The other card sent by José is this of with a falah at Salalah, Dhofar in Oman.
"Falaj (pl. aflaaj) means a system for the distribution of water and is commonly used to describe the irrigation channel system downstream of the water's source.

Some aflaaj in Oman were built more than 1,500 years ago, whilst others were built at the beginning of the 20th century. The genius of the Omani builders is evident in the way they tunnelled into the ground to a depth of dozens of metres in order to gain access to the groundwater.
There are now over 4,000 aflaaj scattered throughout the Sultanate, with the highest concentration in Sohar.

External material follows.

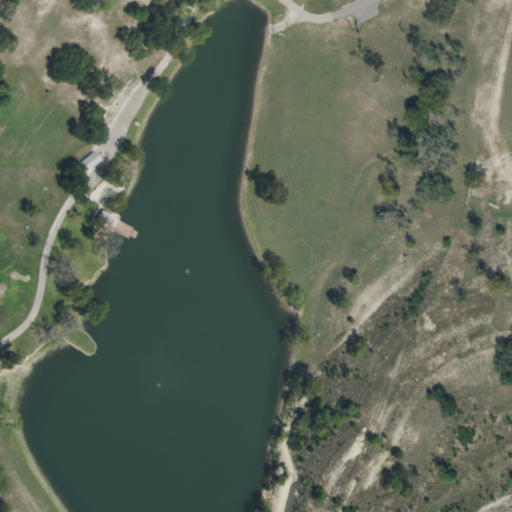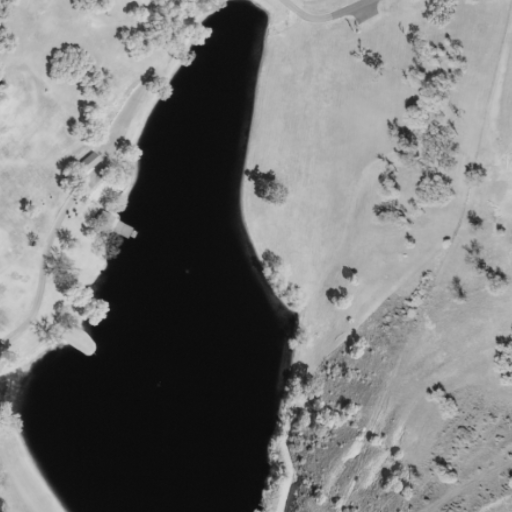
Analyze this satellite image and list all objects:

When the falaj waters reach the population, the inhabitants draw off their needs and the rest is distributed to agricultural plots according to an exact system of apportioning the hours of the day under the supervision of an elected member of the community. A proportion of the agricultural harvest is allocated as a contribution towards the upkeep of the aflaaj and irrigation ditches.
Since the 1970's the government has taken steps to maintain this precious heritage by restoring aflaaj, and making them more efficient by digging support wells and ensuring an optimum use of water by introducing modern irrigation systems." - in:
In July 2006, five representative examples of this irrigation system were inscribed as a World Heritage Site.